In Section 8.3 HC's draft Guideline refers to the use of ungraded eggs in food service establishments in British Columbia that may have caused illnesses in 2007 - 2010. They also refer to an non-regulated egg producer who sold dirty eggs to a food service establishment. That food service establishment had poor food handling techniques, and didn't refrigerate the dirty eggs between when they were delivered, and when they were prepared and served; resulting in 91 illnesses.
It would seem that both regulated and non-regulated egg producers could supply Salmonella contaminated eggs. This risk can be compounded by dirty, cracked, and unrefrigerated eggs. Either way, it puts consumers at risk. Then why does HC say small flockers and farm gate eggs are exempt from the new Guidelines? I believe it is a matter of degree of risk from these two different egg sources. I also believe there are different expectations by consumers for these two different sources.
My email response to Health Canada's current position on the alleged small flock table egg exemption was as follows:
"Thanks for the detailed response.I wouldn't rush out to make a major investment in small flock egg sales at the farm gate based on this preliminary and non-verified response. Perhaps it was a typo by HC. Perhaps it's a cruel joke to jerk our chain.
I understand that HC excludes the sale and consumption of ungraded farm gate egg sales from your "table egg" definition. That is hard to understand, as I see no justification for that, neither in the definition nor the report. Please explain this exemption in the greatest detail possible.

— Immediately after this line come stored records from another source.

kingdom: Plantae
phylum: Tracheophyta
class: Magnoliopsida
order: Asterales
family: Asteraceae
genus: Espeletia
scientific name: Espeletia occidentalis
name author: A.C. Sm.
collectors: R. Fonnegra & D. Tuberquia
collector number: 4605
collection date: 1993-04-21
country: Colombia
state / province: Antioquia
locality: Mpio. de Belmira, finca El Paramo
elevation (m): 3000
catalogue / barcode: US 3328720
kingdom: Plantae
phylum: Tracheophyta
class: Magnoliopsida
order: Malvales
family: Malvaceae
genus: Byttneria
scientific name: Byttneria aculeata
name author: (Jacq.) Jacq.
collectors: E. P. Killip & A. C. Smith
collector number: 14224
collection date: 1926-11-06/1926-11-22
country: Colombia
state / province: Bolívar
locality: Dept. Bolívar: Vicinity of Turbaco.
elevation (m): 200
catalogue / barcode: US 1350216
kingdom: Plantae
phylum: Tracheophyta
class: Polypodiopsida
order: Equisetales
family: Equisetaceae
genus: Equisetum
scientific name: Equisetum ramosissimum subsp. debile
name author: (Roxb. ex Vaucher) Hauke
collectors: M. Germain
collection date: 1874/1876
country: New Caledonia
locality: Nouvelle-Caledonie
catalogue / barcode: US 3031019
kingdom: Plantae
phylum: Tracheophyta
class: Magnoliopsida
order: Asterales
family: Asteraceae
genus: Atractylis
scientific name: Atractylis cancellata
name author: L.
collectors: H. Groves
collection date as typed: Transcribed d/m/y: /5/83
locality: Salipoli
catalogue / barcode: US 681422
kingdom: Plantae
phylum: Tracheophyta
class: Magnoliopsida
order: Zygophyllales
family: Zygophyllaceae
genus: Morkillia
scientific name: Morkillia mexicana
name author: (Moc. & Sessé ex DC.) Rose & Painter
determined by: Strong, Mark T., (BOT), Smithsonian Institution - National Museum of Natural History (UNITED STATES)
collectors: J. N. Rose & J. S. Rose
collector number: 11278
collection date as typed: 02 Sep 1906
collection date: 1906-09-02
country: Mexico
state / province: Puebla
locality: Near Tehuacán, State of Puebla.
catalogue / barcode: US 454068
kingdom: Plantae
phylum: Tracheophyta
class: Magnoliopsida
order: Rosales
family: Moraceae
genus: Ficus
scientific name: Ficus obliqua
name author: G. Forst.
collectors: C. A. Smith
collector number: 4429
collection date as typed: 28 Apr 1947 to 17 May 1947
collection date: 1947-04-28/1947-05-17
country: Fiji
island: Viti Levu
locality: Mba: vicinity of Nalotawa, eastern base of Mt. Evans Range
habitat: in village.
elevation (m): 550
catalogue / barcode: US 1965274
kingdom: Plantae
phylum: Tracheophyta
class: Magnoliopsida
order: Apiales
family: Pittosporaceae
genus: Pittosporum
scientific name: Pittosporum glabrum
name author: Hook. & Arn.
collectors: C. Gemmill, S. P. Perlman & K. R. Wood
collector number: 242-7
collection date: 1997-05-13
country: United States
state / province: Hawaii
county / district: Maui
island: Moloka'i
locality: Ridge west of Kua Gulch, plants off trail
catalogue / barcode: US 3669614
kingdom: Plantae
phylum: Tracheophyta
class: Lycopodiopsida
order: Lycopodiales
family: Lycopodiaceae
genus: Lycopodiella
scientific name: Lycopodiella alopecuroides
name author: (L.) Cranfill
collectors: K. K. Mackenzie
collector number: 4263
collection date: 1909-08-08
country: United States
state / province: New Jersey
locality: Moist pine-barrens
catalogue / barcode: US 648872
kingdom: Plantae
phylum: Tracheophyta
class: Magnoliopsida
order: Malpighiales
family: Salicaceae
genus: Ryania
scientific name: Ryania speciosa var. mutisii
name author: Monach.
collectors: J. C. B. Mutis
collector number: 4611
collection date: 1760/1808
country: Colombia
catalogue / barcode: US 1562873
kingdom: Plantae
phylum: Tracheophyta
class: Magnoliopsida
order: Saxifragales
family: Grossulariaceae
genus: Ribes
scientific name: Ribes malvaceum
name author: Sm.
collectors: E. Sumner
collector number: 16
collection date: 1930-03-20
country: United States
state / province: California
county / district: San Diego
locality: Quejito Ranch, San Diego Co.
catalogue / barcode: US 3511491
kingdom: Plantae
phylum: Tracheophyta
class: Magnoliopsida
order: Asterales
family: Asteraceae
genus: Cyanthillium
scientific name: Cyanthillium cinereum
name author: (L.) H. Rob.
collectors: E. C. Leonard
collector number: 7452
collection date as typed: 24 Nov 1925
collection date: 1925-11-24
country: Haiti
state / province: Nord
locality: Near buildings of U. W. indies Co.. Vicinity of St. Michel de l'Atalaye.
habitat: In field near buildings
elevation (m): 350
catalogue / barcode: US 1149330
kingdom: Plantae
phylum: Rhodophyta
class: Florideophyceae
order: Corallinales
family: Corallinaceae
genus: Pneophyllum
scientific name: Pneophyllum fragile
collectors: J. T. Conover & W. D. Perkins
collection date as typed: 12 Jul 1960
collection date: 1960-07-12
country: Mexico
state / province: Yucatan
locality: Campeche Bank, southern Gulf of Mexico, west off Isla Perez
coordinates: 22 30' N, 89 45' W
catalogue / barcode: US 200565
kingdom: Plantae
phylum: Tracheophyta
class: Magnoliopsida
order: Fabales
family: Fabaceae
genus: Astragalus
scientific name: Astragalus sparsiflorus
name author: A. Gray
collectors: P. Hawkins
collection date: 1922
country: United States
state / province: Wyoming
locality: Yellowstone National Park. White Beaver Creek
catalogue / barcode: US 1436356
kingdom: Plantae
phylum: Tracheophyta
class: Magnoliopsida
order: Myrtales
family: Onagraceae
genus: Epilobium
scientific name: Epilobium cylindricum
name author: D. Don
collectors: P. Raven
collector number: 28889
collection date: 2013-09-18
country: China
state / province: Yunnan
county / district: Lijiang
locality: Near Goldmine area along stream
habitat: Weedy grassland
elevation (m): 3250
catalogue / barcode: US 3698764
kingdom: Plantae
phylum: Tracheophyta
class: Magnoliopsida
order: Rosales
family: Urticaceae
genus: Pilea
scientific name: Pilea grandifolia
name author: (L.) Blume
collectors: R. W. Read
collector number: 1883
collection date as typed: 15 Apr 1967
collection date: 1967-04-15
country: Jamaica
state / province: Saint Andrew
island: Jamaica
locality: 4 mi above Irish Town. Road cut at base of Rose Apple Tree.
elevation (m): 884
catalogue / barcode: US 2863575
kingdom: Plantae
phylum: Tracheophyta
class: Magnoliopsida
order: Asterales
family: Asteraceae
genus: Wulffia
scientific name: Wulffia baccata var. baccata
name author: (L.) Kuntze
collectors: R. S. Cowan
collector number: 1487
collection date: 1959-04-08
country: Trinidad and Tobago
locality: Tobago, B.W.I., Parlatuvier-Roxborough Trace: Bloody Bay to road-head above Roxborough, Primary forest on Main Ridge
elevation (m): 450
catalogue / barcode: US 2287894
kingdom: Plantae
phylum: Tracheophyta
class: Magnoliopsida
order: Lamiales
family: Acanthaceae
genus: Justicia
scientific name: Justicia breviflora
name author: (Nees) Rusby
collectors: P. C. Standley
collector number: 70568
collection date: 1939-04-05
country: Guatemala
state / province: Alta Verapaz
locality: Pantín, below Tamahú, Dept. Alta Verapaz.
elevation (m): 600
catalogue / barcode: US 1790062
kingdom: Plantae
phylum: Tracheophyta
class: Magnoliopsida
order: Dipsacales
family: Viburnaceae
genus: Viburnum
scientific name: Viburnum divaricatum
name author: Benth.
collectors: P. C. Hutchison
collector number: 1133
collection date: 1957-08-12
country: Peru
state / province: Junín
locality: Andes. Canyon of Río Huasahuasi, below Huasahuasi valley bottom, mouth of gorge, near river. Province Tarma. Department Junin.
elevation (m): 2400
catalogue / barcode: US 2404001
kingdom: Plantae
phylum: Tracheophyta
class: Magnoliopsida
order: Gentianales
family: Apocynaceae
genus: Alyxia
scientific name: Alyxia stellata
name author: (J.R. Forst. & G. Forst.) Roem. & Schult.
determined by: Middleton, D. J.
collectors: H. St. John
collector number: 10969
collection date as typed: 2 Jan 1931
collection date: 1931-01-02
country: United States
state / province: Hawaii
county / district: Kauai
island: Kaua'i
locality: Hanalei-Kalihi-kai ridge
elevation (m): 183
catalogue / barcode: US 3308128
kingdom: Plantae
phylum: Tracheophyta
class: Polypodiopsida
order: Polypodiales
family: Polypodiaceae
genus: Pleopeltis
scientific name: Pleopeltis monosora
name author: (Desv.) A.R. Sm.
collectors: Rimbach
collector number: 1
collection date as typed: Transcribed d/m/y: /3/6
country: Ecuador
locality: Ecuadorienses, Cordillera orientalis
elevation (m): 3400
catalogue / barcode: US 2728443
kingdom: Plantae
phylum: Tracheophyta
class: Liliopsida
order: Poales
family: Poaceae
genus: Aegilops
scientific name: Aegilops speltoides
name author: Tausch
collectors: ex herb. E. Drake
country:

For example, how does HC compare and contrast the sale of ungraded eggs at the farm gate to consumers ( eg. non-resident family members, neighbours, community members, etc.), or sale at Farmers Markets, or the sale to local convenience store who sells them to the public, or a roadside stand on the highway near but not on the farmer's farm?
Am I and other small flockers able to sufficiently rely upon the statements you make on behalf of HC, sufficient to avoid subsequent regulatory action for following your advice and statements? In other words, what is your authority and expertise on these issues?
The other issues and comments may be moot based on the final definitive answer to the above statement."
Hopefully Health Canada will soon clarify and justify this secret or mysterious position of exempting small flock egg sales at the farm gate.